▸ **About this task**:
If a line in the listing below includes the word "shall", pick it out.

▸ **Input**:
========
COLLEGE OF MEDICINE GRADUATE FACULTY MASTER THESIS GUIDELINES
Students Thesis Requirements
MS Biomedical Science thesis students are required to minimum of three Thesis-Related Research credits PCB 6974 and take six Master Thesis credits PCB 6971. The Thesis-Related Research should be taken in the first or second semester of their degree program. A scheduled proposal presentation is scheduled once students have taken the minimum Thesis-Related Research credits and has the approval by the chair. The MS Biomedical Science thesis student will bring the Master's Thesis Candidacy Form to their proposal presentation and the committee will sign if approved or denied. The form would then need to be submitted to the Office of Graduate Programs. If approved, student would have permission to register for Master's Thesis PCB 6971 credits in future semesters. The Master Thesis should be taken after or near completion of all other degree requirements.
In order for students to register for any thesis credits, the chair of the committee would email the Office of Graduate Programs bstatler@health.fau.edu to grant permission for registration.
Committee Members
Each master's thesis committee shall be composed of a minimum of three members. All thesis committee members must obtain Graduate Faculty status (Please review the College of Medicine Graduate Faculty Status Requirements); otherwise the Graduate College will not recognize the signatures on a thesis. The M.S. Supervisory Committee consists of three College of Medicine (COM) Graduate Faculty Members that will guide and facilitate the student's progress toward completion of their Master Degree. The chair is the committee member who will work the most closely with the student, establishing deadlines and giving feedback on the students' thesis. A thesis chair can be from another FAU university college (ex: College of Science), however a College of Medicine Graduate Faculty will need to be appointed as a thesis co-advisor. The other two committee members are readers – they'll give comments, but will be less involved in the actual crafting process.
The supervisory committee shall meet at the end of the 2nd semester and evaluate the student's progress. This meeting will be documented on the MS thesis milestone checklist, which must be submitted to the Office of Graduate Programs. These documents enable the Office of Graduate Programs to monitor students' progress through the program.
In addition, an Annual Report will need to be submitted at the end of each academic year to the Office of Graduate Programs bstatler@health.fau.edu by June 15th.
========
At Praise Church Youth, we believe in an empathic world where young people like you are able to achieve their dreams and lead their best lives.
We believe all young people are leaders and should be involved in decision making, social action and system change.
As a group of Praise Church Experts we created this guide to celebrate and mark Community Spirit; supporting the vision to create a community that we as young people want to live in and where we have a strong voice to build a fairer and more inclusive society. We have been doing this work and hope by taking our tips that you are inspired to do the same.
========
▸ **Task answer**:
Each master's thesis committee shall be composed of a minimum of three members. All thesis committee members must obtain Graduate Faculty status (Please review the College of Medicine Graduate Faculty Status Requirements); otherwise the Graduate College will not recognize the signatures on a thesis. The M.S. Supervisory Committee consists of three College of Medicine (COM) Graduate Faculty Members that will guide and facilitate the student's progress toward completion of their Master Degree. The chair is the committee member who will work the most closely with the student, establishing deadlines and giving feedback on the students' thesis. A thesis chair can be from another FAU university college (ex: College of Science), however a College of Medicine Graduate Faculty will need to be appointed as a thesis co-advisor. The other two committee members are readers – they'll give comments, but will be less involved in the actual crafting process.
The supervisory committee shall meet at the end of the 2nd semester and evaluate the student's progress. This meeting will be documented on the MS thesis milestone checklist, which must be submitted to the Office of Graduate Programs. These documents enable the Office of Graduate Programs to monitor students' progress through the program.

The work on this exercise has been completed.